Siempre he soñado con tener un perro. Pero no me decido. No es fácil, no se crean, hay que valorar muchos factores.
Primero hay que adaptar la raza elegida del perro al tamaño del domicilio. Por ejemplo, los perros que superen el metro de altura quedan eliminados para las viviendas unipersonales, por aquello de que no parezca que, en vez de un perro, he adquirido un pony. Perfecto. Queda descartado, pues, el simpático San Bernardo -a quien por supuesto hubiera bautizado con el original apelativo de ‘Niebla’, inspirado, cómo no, en la creativa inventiva de Heidi-.

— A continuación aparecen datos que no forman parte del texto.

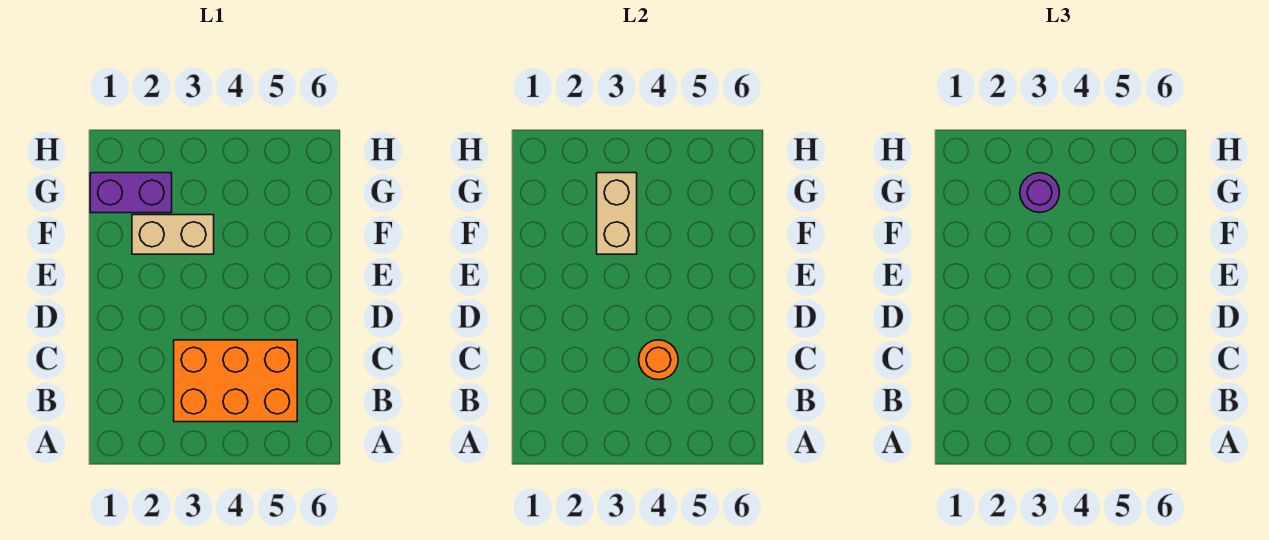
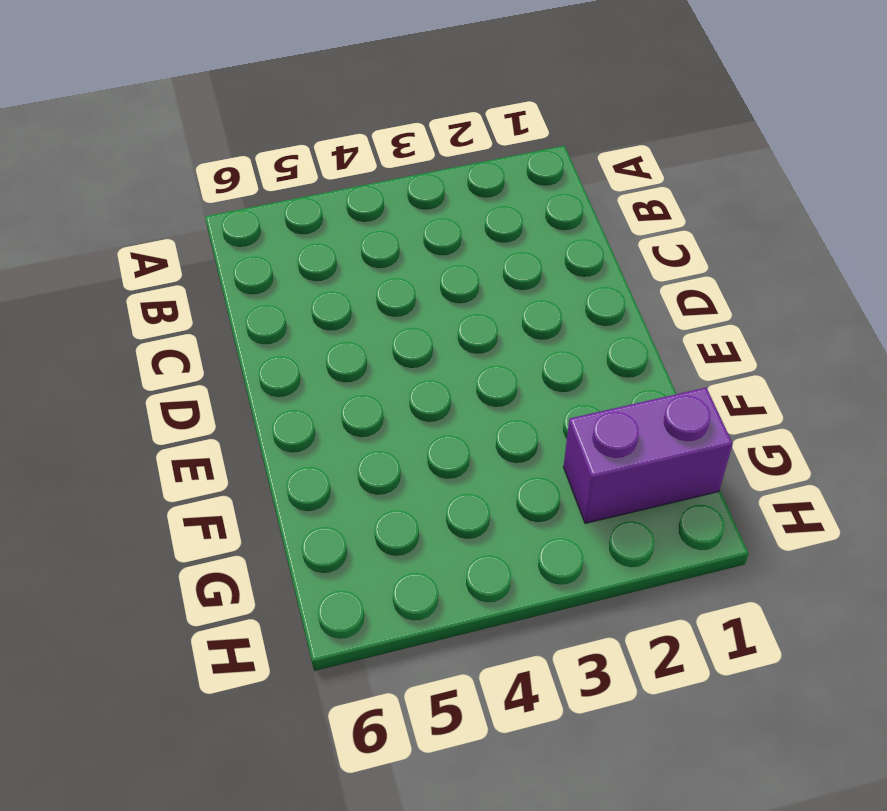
none -> orange 2x3 brick [174,340,297,422]
none -> tan 1x2 brick [132,215,214,254]

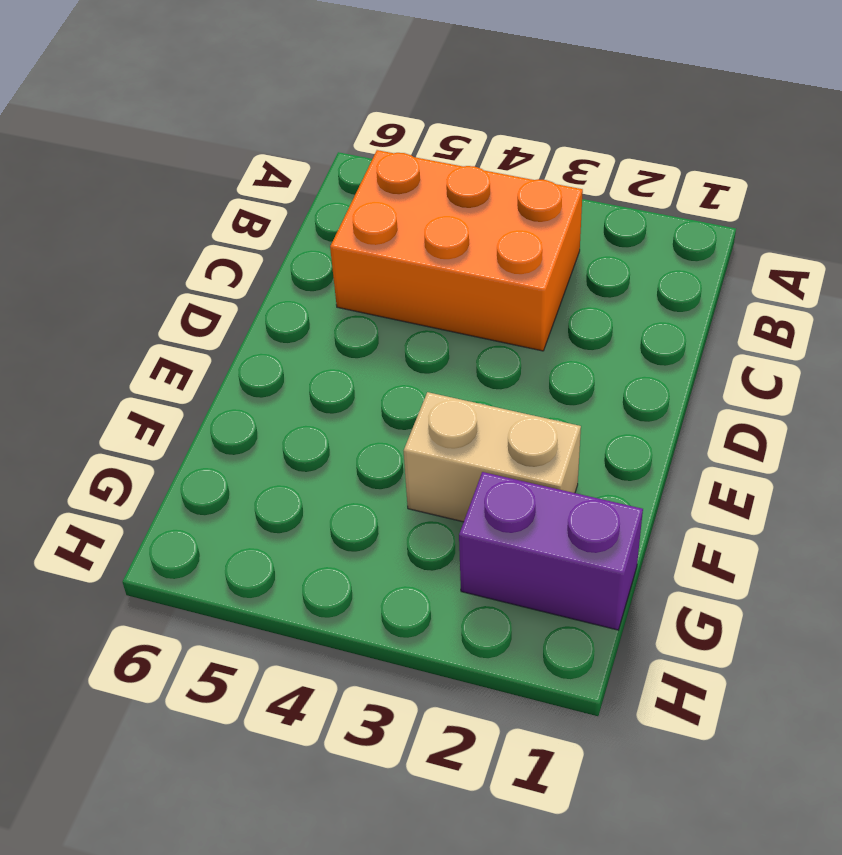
none -> orange 1x1 round brick [639,340,678,380]
none -> tan 1x2 brick [597,173,637,254]

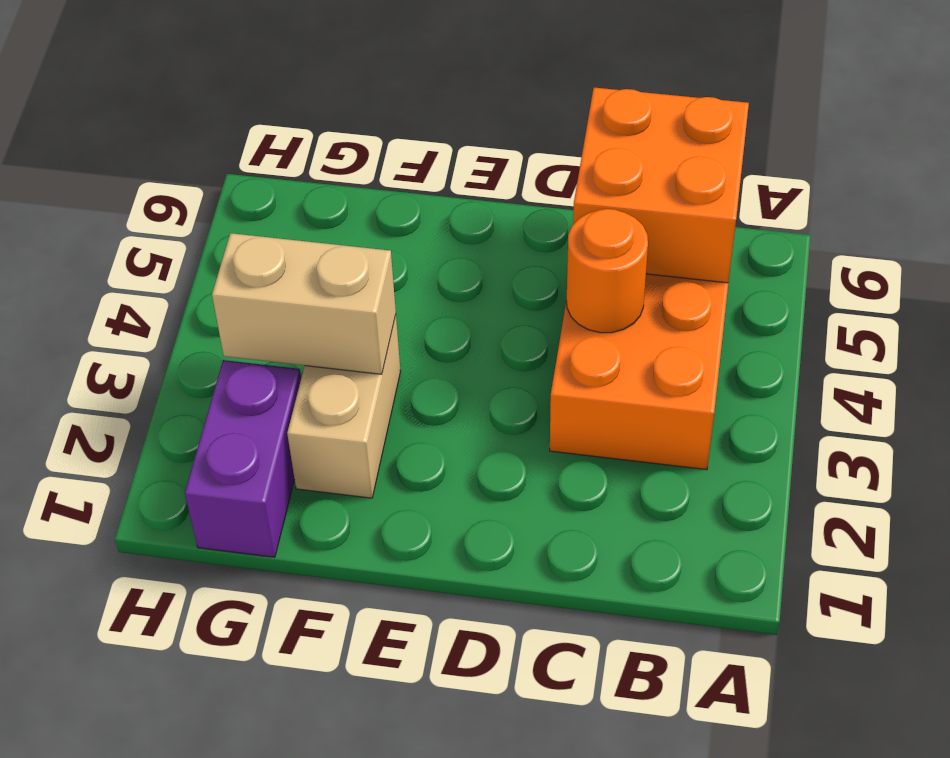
orange 2x2 brick [573,88,749,283] -> none
none -> purple 1x1 round brick [1020,173,1060,212]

Tras descartar las razas grandes, maduro la posibilidad de adoptar uno de esos pequeñitos con coletas que las señoras portan en sus bolsones como un adorno de pedrería más. El pro está dicho -su portabilidad-. El ‘contra’ es que tendría la impresión de que va desnudo porque los perros también tienen su moda, así que debería comprarle un modelito para que no se sintiera inferior a sus congéneres. Y por supuesto un perfume, que también los hay, con nombres tan perrunos como ‘Crystian Dogg’ o ‘Oh my Dog’ -tal cual, lo juro-.
No me convence. ¡Que empezamos poniendo colonia al perro y terminamos yéndonos de casa para que el ‘animalico’ se aclimate a su propia independencia!
Luego, llega el momento del aprendizaje de la bendita mascota. Que si «sit», que si «stop» o «down»… Muchos dueños desesperan porque Lucky o Toby no obedece las órdenes interpeladas en el inglés más purista de Cambridge. Y tú, ingenua como nadie, te planteas que igual el animal -el can, digo- le entendería mucho mejor -al amo- si le hablara… ¡¡en cristiano!!
Miren, tras mucho cavilar, concluyo que me lo pensaré más. No me apetece que mis vecinos menten a mi madre -y al resto de mi familia- cada vez que Lucky y yo salgamos a pasear y él tenga un momento de apuro incontrolable en medio de la calle. Animalitos.